Tasks to complete:
• a. In the 2020 Uber Cup group stage article, at which venue was the group stage held?
• b. List every full calendar date that appears in the "Draw" section of the 2020 Uber Cup group stage article.

= 2020 Uber Cup group stage =

Badminton tournament

The 2020 Uber Cup group stage was held at the Ceres Arena in Aarhus, Denmark, from 9 to 13 October 2021.

The group stage was the first stage of the 2020 Uber Cup. The two highest-placing teams in each group advanced to the knockout stage.

==Draw==
The original draw for the tournament was conducted on 3 August 2020, at 15:00 MST, at BWF Headquarters in Kuala Lumpur. BWF then decided to redraw the tournament after the postponement from 2020 to 2021 this time to be conducted on 18 August 2021, at 15:00 MST also at the BWF headquarters in Kuala Lumpur. The 16 teams were drawn to four groups of four and were allocated to three pots based on the World Team Rankings of 18 February 2021.

Data provided:

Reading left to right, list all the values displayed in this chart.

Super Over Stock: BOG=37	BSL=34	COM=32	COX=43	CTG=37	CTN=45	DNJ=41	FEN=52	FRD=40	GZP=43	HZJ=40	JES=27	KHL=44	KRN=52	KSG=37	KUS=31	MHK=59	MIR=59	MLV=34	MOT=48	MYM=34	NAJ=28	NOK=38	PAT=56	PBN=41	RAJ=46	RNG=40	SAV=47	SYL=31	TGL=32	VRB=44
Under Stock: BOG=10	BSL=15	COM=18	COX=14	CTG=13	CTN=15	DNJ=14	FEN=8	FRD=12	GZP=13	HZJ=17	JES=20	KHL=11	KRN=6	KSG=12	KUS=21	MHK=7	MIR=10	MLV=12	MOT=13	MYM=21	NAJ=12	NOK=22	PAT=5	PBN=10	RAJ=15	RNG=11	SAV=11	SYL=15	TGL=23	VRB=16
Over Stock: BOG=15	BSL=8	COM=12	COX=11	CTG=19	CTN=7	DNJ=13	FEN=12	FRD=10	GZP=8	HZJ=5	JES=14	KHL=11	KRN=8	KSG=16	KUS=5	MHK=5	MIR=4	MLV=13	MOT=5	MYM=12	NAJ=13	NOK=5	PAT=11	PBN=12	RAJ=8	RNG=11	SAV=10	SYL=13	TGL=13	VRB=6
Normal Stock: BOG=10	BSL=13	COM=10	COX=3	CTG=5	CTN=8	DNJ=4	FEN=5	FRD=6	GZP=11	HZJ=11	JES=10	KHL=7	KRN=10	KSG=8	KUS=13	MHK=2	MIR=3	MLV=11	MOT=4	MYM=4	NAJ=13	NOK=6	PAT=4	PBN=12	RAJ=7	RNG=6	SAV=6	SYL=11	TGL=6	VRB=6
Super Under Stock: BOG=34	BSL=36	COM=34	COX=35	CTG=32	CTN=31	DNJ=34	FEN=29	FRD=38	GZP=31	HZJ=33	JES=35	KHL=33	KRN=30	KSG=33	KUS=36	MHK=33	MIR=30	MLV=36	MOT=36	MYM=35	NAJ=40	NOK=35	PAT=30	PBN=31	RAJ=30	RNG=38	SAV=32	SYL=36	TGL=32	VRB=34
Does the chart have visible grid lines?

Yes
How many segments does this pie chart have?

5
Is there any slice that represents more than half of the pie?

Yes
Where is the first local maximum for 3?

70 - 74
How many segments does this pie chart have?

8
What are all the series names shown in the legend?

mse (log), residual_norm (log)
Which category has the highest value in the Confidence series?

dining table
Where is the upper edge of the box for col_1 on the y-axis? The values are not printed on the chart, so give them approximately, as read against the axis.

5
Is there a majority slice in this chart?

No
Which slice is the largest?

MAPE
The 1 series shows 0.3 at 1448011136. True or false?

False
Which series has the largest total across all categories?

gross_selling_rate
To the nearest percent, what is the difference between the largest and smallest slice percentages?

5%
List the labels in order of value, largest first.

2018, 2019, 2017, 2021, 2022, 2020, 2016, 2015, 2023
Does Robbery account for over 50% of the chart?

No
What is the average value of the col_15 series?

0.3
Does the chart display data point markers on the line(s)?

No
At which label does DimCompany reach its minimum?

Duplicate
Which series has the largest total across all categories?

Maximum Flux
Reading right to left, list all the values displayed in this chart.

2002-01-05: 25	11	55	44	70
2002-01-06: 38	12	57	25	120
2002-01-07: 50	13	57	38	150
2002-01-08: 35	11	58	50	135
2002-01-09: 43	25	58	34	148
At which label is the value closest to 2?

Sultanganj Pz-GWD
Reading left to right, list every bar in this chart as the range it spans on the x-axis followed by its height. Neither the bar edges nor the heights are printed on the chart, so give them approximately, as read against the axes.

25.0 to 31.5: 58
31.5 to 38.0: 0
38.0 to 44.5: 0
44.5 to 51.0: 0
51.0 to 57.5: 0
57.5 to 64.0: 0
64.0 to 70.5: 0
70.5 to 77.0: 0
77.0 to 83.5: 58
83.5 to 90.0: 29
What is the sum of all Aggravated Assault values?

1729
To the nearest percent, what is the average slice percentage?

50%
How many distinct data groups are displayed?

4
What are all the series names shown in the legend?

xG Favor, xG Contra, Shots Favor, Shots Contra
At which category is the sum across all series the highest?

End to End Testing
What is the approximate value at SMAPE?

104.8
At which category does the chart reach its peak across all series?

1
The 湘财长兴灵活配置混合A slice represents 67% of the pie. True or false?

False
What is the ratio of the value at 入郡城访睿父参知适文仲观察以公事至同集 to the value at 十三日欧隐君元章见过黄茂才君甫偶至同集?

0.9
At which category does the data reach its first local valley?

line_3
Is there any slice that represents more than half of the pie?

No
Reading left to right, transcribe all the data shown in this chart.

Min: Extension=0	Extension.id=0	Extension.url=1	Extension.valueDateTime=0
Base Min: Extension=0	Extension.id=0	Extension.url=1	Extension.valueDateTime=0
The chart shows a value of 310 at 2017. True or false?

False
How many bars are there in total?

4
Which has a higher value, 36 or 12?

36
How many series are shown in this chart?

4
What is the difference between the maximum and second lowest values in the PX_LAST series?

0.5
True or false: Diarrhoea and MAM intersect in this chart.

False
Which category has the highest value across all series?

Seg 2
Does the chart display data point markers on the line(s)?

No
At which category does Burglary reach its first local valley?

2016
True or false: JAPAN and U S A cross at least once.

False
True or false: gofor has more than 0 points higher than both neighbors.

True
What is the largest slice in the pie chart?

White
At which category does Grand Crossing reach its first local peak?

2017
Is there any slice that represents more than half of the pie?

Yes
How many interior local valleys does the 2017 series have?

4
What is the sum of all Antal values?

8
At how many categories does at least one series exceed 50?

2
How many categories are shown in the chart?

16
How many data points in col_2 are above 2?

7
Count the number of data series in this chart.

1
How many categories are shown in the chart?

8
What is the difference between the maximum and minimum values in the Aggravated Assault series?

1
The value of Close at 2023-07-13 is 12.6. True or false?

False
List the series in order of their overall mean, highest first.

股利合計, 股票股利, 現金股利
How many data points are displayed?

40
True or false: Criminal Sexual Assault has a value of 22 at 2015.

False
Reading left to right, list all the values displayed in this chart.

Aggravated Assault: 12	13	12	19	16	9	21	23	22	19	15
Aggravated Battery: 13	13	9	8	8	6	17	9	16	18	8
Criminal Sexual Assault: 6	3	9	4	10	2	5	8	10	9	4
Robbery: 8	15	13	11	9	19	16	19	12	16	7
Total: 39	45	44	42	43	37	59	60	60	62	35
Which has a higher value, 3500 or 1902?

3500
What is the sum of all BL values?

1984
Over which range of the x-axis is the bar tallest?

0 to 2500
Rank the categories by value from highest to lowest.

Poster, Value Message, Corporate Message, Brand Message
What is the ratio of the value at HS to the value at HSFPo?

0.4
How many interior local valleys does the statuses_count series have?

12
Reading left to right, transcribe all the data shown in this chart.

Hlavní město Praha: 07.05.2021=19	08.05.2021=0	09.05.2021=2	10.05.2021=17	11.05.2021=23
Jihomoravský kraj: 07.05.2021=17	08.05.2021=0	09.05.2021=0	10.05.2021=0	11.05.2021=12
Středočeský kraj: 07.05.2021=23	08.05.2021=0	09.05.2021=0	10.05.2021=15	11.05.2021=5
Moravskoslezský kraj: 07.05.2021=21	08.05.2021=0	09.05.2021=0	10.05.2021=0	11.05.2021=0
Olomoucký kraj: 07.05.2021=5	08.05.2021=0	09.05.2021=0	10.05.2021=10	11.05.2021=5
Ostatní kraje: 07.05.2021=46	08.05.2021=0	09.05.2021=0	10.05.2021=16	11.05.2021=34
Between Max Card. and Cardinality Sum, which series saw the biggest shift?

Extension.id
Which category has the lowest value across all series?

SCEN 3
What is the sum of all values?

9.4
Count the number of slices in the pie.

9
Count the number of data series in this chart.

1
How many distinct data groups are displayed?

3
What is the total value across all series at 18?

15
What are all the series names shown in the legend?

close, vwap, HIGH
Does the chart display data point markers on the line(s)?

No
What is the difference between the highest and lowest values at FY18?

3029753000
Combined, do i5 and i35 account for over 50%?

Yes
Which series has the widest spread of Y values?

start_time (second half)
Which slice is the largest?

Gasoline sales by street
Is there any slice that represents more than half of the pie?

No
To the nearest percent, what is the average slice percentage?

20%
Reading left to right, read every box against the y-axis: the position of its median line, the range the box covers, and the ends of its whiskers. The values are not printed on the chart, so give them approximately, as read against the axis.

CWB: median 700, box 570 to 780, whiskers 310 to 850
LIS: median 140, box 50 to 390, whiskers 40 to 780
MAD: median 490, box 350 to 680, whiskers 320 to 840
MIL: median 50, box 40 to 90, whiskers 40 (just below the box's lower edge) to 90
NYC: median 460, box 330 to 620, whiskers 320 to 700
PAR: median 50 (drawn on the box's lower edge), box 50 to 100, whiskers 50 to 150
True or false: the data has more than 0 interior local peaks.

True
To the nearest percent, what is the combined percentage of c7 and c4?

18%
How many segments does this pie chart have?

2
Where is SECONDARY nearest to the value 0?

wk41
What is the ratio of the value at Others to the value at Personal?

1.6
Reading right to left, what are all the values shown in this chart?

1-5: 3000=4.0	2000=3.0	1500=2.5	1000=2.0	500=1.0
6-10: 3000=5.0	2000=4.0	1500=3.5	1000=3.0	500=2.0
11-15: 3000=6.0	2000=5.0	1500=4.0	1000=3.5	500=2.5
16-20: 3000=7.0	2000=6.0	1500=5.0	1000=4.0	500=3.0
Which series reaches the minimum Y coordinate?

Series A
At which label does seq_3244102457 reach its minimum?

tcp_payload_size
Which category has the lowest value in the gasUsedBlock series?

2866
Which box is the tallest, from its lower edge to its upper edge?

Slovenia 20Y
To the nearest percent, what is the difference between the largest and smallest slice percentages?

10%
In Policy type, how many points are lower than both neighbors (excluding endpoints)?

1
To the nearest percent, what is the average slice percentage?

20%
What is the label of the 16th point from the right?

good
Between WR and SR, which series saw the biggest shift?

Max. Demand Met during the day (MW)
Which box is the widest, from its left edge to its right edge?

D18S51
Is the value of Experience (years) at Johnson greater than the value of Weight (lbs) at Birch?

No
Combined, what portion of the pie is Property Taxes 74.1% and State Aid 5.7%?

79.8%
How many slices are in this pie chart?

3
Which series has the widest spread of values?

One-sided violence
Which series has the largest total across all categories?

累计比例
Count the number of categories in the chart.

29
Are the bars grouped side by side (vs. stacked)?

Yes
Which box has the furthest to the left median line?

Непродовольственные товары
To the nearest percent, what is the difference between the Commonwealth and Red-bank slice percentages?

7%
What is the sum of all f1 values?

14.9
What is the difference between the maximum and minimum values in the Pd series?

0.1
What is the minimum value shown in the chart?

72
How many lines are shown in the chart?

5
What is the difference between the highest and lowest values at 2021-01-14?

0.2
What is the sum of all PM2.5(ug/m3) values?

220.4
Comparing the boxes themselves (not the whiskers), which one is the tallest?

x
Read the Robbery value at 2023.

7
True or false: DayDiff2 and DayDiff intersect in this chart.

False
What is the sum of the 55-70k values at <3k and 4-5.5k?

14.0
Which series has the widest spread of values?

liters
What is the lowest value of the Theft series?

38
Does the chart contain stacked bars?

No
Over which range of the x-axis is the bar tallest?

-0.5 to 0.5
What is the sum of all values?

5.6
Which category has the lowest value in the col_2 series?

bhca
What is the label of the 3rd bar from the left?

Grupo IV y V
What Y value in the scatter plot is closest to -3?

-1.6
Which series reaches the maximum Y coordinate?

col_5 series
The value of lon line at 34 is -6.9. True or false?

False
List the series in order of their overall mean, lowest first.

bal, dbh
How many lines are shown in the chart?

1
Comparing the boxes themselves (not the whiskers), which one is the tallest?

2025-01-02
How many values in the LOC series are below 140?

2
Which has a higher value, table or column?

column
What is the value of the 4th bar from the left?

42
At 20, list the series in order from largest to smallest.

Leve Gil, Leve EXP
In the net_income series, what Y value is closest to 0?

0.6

Solution list:
• a. Ceres Arena in Aarhus, Denmark

• b. 3 August 2020; 18 August 2021; 18 February 2021